“The past is not dead,” says the Mississippi storyteller, “It is not even past.” This is Edmund Burke’s sentiment that true community exists in the relationship between the dead, the living, and the unborn.
In honor of William Faulkner’s birthday (Sept 25), Clyde Wilson discusses Faulkner as a conservative. This essay first appeared in Clyde Wilson and Brion McClanahan, Forgotten Conservatives in American History
William Faulkner is of course a giant of 20th century literature. Study of his works of fiction is an immense and world-wide scholarly industry. Most of the vast published commentary is academic effluvia without much usefulness in understanding who Faulkner was and what he really thought about the 20th century America that he lived in. Conventionally, Faulkner has been described as a Southern liberal. To the liberal academic, it is inconceivable that so great a mind could be anything else. But then there are a few examples of liberal “scholars” whose work consists of a breathless discovery that Faulkner, alas, was not a liberal, and therefore not as smart or as noble in character as themselves.

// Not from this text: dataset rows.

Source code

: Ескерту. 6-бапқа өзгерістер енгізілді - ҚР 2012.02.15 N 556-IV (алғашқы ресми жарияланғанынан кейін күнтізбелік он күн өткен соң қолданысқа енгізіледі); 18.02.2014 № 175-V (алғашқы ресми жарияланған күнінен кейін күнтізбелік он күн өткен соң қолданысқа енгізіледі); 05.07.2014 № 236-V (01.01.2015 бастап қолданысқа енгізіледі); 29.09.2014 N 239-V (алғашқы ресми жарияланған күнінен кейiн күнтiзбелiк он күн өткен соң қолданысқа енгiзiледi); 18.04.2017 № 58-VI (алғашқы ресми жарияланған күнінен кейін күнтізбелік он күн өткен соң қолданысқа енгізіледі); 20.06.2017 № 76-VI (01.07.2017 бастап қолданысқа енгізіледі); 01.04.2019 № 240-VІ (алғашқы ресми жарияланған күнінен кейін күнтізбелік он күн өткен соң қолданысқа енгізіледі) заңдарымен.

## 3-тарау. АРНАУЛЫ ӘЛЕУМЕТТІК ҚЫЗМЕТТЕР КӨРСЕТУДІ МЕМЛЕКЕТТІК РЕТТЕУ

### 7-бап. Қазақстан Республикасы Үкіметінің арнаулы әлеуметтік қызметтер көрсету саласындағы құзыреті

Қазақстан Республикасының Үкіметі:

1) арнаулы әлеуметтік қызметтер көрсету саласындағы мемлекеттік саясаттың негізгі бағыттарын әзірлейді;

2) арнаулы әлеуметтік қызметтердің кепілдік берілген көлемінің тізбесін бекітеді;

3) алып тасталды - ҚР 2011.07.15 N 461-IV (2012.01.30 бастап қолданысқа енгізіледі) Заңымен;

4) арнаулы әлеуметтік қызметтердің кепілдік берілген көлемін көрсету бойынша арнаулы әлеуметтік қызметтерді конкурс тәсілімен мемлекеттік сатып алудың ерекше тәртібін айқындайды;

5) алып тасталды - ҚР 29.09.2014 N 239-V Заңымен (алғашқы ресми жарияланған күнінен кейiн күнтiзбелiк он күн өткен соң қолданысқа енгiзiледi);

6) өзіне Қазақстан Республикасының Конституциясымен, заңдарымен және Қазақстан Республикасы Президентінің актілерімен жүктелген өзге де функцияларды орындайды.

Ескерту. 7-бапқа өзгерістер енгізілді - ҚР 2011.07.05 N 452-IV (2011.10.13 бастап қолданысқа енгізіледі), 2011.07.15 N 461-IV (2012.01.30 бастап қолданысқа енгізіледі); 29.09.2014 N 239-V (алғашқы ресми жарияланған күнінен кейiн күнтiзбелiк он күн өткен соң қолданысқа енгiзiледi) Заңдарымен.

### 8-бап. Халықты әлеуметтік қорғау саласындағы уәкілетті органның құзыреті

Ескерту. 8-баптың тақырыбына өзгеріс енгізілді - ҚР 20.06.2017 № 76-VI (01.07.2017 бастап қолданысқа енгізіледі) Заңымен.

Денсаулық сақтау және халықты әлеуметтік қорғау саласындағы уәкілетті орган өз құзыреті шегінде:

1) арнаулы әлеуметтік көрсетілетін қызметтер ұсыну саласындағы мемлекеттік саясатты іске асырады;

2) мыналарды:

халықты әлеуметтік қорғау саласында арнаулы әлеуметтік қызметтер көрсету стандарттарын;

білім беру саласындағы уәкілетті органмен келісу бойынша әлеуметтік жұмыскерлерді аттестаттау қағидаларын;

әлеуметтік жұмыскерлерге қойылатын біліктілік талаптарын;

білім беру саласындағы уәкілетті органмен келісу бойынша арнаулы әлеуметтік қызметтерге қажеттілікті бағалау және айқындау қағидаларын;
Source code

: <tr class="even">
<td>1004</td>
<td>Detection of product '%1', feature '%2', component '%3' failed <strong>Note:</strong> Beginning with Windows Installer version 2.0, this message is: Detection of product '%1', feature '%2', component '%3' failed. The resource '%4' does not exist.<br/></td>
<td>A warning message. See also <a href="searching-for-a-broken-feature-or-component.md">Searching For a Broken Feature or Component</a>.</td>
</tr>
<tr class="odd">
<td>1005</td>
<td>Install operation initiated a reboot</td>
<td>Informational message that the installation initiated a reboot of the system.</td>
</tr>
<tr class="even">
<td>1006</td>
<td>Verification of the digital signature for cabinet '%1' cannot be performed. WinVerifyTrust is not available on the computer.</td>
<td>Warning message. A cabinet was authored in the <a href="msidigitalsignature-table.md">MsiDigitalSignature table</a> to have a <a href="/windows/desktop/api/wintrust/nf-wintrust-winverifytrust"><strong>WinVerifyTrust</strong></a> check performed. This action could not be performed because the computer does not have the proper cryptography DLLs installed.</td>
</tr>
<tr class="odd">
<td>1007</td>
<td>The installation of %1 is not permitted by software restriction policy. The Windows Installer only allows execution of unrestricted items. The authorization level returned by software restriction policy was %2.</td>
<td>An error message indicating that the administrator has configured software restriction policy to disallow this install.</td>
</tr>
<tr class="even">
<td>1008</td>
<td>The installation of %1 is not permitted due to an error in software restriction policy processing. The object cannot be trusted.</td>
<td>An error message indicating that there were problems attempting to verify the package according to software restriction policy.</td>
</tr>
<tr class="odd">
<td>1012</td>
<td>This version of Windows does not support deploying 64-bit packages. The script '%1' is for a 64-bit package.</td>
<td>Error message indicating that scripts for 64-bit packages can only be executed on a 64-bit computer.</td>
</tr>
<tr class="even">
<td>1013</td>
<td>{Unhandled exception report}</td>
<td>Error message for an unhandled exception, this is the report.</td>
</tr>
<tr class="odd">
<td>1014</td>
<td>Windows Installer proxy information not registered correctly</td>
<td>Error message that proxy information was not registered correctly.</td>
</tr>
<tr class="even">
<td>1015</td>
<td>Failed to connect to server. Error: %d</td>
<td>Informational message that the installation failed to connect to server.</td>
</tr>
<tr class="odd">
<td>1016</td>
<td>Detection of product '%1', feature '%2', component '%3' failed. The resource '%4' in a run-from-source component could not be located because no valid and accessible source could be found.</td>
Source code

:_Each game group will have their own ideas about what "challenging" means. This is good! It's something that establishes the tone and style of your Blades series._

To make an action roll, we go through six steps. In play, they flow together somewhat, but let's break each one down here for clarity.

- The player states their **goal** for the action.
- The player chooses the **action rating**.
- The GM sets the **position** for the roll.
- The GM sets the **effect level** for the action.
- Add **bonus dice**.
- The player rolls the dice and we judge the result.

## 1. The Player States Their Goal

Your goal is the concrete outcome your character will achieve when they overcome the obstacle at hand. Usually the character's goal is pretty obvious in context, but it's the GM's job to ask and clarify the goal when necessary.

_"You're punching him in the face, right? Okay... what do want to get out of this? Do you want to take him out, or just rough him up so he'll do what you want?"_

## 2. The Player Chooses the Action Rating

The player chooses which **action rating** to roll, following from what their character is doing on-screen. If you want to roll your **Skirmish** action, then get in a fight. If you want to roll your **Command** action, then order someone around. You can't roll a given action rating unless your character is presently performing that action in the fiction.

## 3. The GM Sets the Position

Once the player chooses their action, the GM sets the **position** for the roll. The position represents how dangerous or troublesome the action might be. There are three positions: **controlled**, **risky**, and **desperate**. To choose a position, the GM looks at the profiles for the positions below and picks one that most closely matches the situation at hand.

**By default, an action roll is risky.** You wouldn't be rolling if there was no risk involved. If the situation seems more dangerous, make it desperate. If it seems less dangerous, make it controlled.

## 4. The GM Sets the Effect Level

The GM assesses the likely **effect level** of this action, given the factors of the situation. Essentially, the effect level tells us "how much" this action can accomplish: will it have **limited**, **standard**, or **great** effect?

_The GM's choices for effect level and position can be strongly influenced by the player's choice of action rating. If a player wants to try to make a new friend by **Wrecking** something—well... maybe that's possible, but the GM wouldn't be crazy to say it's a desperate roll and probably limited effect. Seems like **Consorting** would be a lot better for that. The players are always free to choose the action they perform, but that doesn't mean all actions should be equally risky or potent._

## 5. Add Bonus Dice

We should be clear that the essential and important thing about a great artist is his vision, not his opinions. A great artist sees in ways far more fundamentally true and meaningful than mere opinion.
Faulkner’s political and social views are secondary to his vision. In twelve major works, more than half of them masterpieces, he has presented a panorama of American experience in the 19th and 20th centuries in relation to nature, God, and history that will last as long as Western Civilization. Such an artist is inspired, and inspiration in its root meaning is something that comes from the gods. Even so, to understand Faulkner’s opinions as a man when he is speaking for himself and not though a character is one clue to understanding his works.